Sponsored by the Tibet Awareness Group, Bhakdo said that he wanted to use the event inform Americans, and especially students, of the human rights violations being perpetrated by China on the people of Tibet and to encourage the world to impose economic sanctions on China for these abuses.
Through an interpreter, the soft-spoken monk said, "My story should give you an example of what is happening to Tibetans as a people under Chinese rule."
In 1988, Bhakdo was arrested and imprisoned for protesting the Chinese occupation of Tibet.
He recounted his first day in prison: "I watched the courtyard through a window. There I saw people being tortured with sticks, cattle prods, everything. A guard saw me and pointed, 'do you see this? Tomorrow this is what is going to happen to you.'"
His face went blank as he documented the list of tortures he was forced to endure.
"I was stripped naked, and shackles placed on my feet and hands. Then they beat me and would not let me sleep for 48 hours, striking me whenever I tried to fall asleep.
"They pushed my stomach onto a hard stick, so hard that blood came out of my mouth, when I was about to go unconscious, they poured freezing water on me.

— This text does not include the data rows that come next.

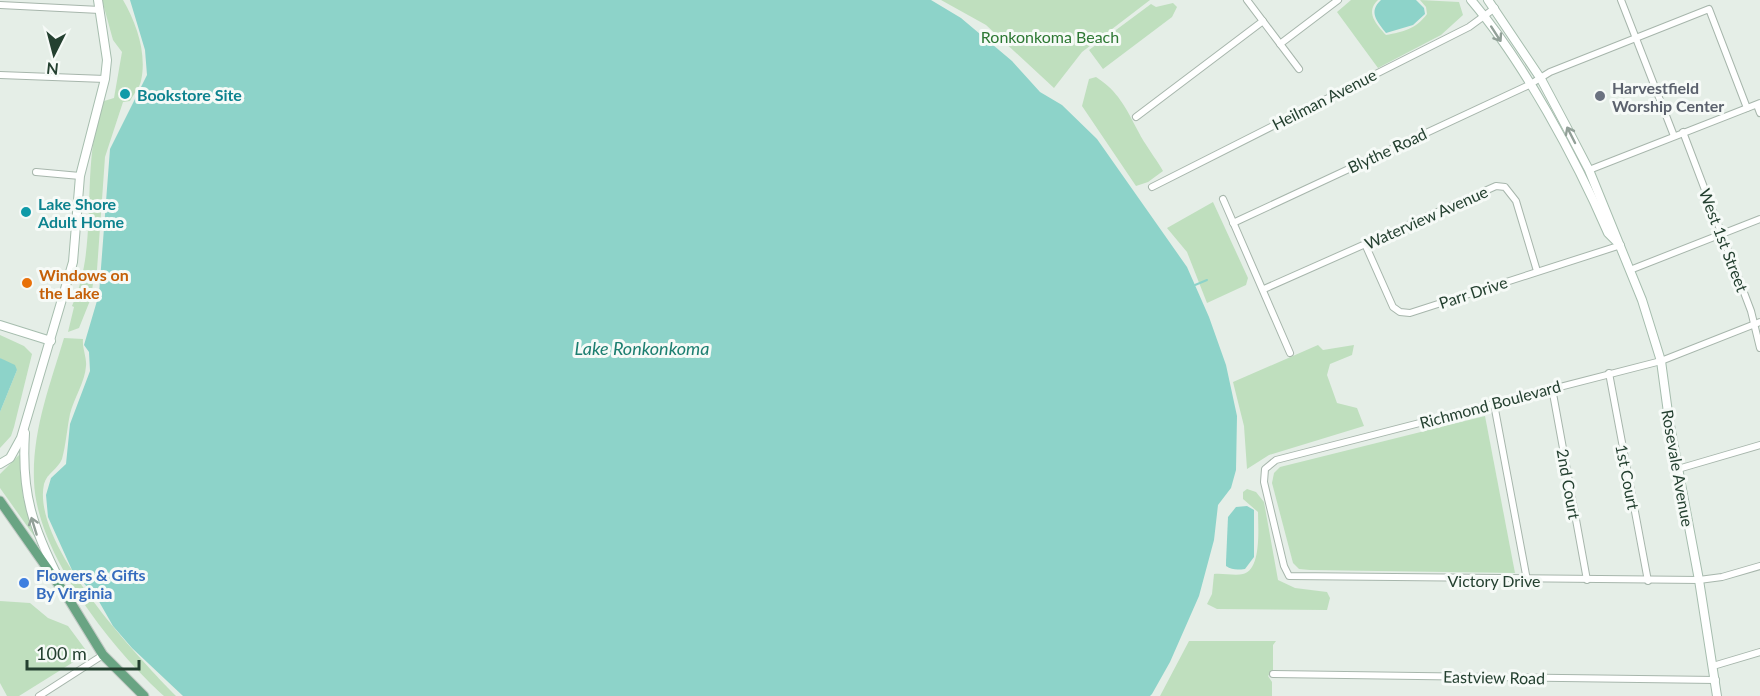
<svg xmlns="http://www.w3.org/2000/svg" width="1760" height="696" font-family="Lato,sans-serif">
<rect width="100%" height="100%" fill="#e5eee7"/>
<g fill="#bfdfbe">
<path d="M102 0H123C137 24 147 54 141 81 140 87 133 95 130 101L123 102 105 157 97 270 85 275 94 276 91 298 79 328 68 332 74 307 72 306C101 242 78 167 104 101L114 98 122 52 113 40Z"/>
<polygon points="941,0 1150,0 1082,52 1054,88 986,25"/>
<path d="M1351 0H1378C1365 12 1376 24 1386 35 1403 32 1416 29 1427 14L1426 7 1420 0 1459 2 1463 15 1441 35 1378 68 1337 12Z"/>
<polygon points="1173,3 1177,7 1172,17 1103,69 1089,50 1151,4 1156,7"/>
<path d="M1096 77C1118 91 1126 108 1138 131 1145 145 1155 157 1163 171L1148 182 1136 186 1082 106 1089 79Z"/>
<polygon points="1213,202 1248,278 1246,285 1207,303 1187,252 1167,228"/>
<polygon points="0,335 24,346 32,354 14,427 11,436 0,448 0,412 17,370 0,358"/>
<path d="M64 338 83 339C82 348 87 358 86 366 85 382 74 398 70 414 67 428 66 445 62 459 58 469 47 473 44 484 31 544 137 656 176 696H164C112 649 36 553 34 481 32 431 50 385 64 338Z"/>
<polygon points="1318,345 1323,350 1354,345 1352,355 1330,364 1327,375 1337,403 1357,408 1364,426 1269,455 1247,469 1244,426 1233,382"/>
<polygon points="1485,416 1515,573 1310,570 1299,569 1293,563 1272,483 1274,473 1280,467"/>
<polygon points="20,454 23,497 37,540 0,488 0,474"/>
<path d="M1247 489 1256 492 1264 502 1278 580 1295 588 1327 592 1330 598 1327 610 1217 609 1207 604 1212 594 1214 574C1223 573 1235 576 1243 574 1262 570 1258 526 1258 512L1243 499V492Z"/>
<polygon points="0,601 30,603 48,618 68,626 88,653 19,696 7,696 0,683"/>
<polygon points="1189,641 1276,641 1273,645 1273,670 1268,676 1272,682 1272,696 1160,696"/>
</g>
<g fill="#8dd3c9">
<polygon points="130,0 931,0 961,18 1012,61 1040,92 1062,105 1097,139 1187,267 1209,317 1226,365 1237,416 1236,470 1231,488 1218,505 1214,540 1199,596 1170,662 1152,694 1150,696 183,696 132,648 113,626 97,598 72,570 48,517 46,495 51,478 66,464 70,424 90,371 89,352 84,345 99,294 110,149 147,75 145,50"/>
<path d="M1381 0H1416L1424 8 1425 14 1413 25 1386 33C1377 21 1368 12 1381 0Z"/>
<polygon points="0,358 15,365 17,370 0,412"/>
<path d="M1236 507 1247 506 1254 510V557L1245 569C1237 570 1232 570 1226 566V562L1228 517Z"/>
</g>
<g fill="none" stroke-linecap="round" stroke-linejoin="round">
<polyline stroke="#8dd3c9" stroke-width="2" points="1195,285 1207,280"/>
<defs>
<g id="street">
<polyline points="1247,0 1299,69"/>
<polyline points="1621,0 1674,136"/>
<polyline points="0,5 100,10"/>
<polyline points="1280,44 1338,0"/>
<polyline points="0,75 105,79"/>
<polyline points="1757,105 1760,113"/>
<polyline points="1136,117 1263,21"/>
<polyline points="1683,132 1751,311 1760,348"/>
<polyline points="1589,170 1760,103"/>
<polyline points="36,172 80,176"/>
<polyline points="1152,187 1469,27 1495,8"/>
<polyline points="1223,199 1290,353"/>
<polyline points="1233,223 1529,85 1550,72 1709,9 1747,108"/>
<polyline points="1365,244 1393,307 1400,312 1410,313 1621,245"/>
<polyline points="1630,270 1760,219"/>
<polyline points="1264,289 1496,186 1505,187 1516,201 1537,271"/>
<polyline points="1760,322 1661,361 1276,460 1265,469 1264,482 1284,566 1289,576 1699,580 1722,577 1760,566"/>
<polyline points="1609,373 1648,581"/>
<polyline points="1552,388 1587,580"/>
<polyline points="1494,404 1527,580"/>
<polyline points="1678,469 1760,445"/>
<polyline points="1713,666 1760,652"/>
<polyline points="1273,674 1716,680"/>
<polyline points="39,696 103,655"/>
</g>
<g id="secondary">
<path d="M1471 0C1523 61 1576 159 1608 233L1616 241"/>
<polyline points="1488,0 1541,79 1565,124 1589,170 1642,300 1661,361 1669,420 1699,580 1717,696"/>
<polyline points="0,325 51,341"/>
<path d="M25 433C21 494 33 528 60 581"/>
<polyline points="0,464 10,458 21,438 73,262 80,176 105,79 107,60 98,0"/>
</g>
<polyline id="primary" points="0,501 68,598 103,655 144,696"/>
</defs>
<use href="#street" stroke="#a7b6ac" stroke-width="8"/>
<use href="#secondary" stroke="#a6bdae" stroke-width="10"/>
<use href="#primary" stroke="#c2cac5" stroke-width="11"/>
<use href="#street" stroke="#fff" stroke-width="6"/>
<use href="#secondary" stroke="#fff" stroke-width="8"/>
<use href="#primary" stroke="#69a483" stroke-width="9"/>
</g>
<defs><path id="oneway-shaft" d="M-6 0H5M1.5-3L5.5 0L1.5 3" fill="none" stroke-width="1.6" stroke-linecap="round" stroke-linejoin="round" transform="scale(1.5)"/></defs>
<g stroke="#92a098">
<use href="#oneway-shaft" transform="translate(1496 34) rotate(57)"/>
<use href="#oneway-shaft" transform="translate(1571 135) rotate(-117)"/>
<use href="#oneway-shaft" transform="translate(34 526) rotate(-107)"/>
</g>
<g fill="#0f9aa8" stroke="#f6faf7" stroke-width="2">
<circle cx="125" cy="94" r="6"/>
<circle cx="26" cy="212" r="6"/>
</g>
<circle fill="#6b7280" stroke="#f6faf7" stroke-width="2" cx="1600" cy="96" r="6"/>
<circle fill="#e8710a" stroke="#f6faf7" stroke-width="2" cx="27" cy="283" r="6"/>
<circle fill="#3f7fe0" stroke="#f6faf7" stroke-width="2" cx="24" cy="583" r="6"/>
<g text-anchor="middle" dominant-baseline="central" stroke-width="6" stroke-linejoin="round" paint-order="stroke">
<g font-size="16" fill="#2d7833" stroke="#f6faf7">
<text x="1050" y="36">Ronkonkoma Beach</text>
</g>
<g font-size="16" font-weight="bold" fill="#5b616d" stroke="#f6faf7" text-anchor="start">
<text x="1612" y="87">Harvestfield<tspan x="1612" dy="18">Worship Center</tspan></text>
</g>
<g font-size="16" font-weight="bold" fill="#0d838f" stroke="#f6faf7" text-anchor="start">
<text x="137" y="94">Bookstore Site</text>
<text x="38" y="203">Lake Shore<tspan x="38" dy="18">Adult Home</tspan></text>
</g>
<g font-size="16" fill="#244030" stroke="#f6faf7">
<text transform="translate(1324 99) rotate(-27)">Heilman Avenue</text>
<text transform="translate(1387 150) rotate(-25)">Blythe Road</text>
<text transform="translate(1426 217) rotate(-24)">Waterview Avenue</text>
<text transform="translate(1724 240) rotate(69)">West 1st Street</text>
<text transform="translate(1473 292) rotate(-18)">Parr Drive</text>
<text transform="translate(1490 404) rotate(-15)">Richmond Boulevard</text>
<text transform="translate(1678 468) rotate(80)">Rosevale Avenue</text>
<text transform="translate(1628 477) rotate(79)">1st Court</text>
<text transform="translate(1569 484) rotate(80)">2nd Court</text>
<text x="1494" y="580">Victory Drive</text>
<text transform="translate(1494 677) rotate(1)">Eastview Road</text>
</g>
<g font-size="16" font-weight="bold" fill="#c56008" stroke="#f6faf7" text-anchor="start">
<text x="39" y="274">Windows on<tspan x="39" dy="18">the Lake</tspan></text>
</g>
<g font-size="16" font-weight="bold" fill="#366cbe" stroke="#f6faf7" text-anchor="start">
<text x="36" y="574">Flowers &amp; Gifts<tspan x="36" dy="18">By Virginia</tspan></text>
</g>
<g font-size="18" font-style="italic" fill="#1c7e70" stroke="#f6faf7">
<text x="642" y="348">Lake Ronkonkoma</text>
</g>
</g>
<g transform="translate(54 54) rotate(186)" stroke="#f6faf7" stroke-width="4.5" paint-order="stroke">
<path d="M0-4.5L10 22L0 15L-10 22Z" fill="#244030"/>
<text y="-9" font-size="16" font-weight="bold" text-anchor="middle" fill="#244030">N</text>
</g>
<path d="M27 660v9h112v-9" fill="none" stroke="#244030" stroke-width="3"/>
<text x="36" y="660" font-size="18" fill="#244030" stroke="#f6faf7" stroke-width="4.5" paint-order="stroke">100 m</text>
</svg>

"Our food was mixed with feces from the toilets, so that we became sick.... They connected electrodes to my fingertips and put another electric prod in my mouth. The pain was so severe that I automatically urinated in my pants," he said.

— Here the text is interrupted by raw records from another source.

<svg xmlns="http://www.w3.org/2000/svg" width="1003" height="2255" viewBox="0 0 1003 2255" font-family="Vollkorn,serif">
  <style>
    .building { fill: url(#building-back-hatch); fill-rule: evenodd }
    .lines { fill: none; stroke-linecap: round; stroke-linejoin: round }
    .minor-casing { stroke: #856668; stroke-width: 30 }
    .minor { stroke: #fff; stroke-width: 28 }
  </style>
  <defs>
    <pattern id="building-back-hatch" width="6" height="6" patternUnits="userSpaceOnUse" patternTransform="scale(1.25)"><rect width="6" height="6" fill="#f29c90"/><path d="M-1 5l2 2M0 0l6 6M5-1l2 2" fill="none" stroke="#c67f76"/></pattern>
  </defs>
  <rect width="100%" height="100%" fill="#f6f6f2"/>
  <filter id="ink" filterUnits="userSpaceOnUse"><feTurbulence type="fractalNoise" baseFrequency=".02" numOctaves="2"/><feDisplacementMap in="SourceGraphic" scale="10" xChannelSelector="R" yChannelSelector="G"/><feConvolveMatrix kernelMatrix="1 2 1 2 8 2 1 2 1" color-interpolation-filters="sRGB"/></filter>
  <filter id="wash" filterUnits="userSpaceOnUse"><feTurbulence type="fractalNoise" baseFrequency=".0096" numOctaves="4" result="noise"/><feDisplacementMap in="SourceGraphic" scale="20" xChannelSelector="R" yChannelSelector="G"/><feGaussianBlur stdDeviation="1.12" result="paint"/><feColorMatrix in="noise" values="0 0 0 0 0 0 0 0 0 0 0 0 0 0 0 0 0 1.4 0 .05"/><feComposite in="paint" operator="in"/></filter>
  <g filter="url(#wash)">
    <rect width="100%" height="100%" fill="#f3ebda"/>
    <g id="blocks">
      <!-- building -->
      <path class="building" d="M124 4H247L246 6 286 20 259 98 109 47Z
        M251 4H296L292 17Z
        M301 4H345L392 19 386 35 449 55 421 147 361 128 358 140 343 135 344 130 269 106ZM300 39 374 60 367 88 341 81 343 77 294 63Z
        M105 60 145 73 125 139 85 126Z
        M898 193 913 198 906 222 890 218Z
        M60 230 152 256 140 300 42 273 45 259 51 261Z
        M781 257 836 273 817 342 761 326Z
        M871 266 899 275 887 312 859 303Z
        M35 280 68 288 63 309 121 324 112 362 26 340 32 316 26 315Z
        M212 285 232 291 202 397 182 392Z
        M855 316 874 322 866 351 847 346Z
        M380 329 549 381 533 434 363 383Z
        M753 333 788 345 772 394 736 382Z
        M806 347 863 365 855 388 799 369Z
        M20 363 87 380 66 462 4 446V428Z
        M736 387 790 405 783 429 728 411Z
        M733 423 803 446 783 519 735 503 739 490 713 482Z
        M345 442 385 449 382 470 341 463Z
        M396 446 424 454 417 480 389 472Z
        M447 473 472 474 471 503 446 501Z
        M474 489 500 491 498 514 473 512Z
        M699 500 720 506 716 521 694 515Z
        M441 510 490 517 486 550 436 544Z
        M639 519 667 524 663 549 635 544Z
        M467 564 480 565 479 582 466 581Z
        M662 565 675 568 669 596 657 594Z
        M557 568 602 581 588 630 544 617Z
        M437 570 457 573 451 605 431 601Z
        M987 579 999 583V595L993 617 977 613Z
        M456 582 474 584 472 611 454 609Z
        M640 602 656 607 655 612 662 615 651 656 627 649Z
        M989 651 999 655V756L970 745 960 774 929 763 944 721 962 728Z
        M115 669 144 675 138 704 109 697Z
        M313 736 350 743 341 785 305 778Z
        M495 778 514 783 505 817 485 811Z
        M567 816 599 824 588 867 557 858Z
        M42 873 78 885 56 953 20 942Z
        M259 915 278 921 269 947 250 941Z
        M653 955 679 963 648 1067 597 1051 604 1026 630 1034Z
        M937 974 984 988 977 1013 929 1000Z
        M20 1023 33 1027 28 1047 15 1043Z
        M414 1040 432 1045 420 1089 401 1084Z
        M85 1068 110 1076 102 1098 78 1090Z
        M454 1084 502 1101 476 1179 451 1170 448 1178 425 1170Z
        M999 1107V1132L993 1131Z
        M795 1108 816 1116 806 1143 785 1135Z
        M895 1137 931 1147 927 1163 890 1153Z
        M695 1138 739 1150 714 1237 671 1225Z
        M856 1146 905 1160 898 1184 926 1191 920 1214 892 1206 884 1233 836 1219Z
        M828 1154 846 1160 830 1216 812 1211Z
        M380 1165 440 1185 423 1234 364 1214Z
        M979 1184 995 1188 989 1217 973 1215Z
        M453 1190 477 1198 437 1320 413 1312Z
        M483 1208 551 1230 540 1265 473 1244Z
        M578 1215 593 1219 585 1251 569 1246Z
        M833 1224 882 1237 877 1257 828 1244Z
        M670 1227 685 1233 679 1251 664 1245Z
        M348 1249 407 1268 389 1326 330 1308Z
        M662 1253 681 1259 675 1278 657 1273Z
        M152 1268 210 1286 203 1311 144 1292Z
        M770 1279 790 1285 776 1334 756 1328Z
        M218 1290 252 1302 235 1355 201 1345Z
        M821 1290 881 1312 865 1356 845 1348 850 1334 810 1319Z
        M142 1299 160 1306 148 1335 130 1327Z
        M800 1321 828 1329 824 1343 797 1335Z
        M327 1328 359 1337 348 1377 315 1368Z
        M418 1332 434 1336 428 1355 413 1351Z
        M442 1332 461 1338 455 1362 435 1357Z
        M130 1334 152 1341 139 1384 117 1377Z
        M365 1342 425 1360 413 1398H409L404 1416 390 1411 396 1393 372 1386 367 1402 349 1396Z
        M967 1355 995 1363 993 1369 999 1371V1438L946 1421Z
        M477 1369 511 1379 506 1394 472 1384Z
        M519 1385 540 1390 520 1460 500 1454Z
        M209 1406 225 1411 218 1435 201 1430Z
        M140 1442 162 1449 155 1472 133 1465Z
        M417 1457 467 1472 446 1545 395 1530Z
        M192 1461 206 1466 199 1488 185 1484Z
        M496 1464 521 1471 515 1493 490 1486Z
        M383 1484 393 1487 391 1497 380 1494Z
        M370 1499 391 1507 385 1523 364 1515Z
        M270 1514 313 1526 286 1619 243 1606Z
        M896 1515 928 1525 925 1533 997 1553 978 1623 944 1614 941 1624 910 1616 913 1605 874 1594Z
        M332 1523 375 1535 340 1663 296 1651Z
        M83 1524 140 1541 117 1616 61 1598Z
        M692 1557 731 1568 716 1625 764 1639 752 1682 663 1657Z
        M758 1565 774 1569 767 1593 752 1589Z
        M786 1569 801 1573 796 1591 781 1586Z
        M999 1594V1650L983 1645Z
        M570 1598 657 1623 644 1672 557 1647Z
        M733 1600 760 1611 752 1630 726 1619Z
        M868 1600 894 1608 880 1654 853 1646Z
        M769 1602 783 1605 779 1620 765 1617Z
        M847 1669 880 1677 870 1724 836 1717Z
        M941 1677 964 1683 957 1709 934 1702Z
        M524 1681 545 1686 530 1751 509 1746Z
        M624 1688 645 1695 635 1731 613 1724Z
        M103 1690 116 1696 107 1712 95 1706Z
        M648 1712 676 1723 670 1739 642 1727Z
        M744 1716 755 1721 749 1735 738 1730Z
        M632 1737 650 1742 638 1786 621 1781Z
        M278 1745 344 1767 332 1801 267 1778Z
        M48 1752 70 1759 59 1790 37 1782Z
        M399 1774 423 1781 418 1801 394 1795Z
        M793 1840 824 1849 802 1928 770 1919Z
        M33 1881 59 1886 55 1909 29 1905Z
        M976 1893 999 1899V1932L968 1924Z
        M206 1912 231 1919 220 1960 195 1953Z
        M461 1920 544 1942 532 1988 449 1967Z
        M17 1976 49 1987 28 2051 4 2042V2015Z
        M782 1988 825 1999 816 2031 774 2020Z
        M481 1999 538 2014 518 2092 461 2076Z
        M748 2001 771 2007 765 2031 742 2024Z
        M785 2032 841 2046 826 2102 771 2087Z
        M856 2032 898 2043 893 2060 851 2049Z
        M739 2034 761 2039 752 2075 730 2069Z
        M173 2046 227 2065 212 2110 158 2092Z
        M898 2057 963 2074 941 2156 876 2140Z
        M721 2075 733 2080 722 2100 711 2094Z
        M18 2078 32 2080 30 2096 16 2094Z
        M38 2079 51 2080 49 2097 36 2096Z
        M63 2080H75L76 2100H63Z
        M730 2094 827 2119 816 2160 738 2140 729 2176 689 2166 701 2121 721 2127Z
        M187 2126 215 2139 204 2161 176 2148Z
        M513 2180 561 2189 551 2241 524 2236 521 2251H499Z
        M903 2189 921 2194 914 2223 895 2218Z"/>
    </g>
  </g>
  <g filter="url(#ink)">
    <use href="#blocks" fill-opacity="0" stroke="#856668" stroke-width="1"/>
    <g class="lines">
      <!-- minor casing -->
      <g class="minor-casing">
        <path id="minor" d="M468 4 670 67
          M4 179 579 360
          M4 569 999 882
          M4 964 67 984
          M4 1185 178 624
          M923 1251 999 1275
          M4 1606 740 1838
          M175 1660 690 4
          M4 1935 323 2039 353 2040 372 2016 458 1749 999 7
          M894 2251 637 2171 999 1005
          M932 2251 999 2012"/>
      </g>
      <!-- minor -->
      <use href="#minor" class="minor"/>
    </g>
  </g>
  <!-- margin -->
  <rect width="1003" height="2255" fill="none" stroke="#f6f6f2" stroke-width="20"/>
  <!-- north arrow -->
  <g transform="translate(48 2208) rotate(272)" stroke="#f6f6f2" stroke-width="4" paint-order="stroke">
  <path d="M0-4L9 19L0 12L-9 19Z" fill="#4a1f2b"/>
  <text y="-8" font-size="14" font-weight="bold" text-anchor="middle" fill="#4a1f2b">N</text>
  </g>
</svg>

Now only 21, Bhakdo became a monk when he was 17 years old, not because he was especially religious at the time, but because, he said, "I thought it was the only way I could get food."
At the monastery he learned how the repression of his people was being caused by China's occupation.
When he took part in a protest against Chinese rule in 1988, he was caught on film throwing stones at Chinese photographers and was forced to go into hiding when the government put a price on his head.
After masquerading as a woman in Lhasa for a month-and-a-half, he heard that the government was planning to arrest his parents if he did not turn himself in.
"Hearing this, I went home for fear that they would torture my parents," he said.
Bhakdo was released after he served his three year term. His sentence was the shortest of all the monks arrested in the protest, because of his age.
The other monks received sentences ranging from 10 years to life in prison to the death penalty. Many are still incarcerated.
Tibet has been under Chinese occupation since China's invasion in 1950, and religious and political freedoms have been severely curtailed.
The Dalai Lama, the spiritual leader of Tibetan Buddhists, was forced to flee to India in 1959.
The newly appointed seven-year-old Pachen Lama--the second most important religious figure in the Tibet--disappeared and is feared to have been captured or killed.
As Bhakdo left, clad in crimson robes, with a shaved head and rugged mountain boots, he bowed swiftly and asked, "Keep Tibet in mind. Help in any way you can."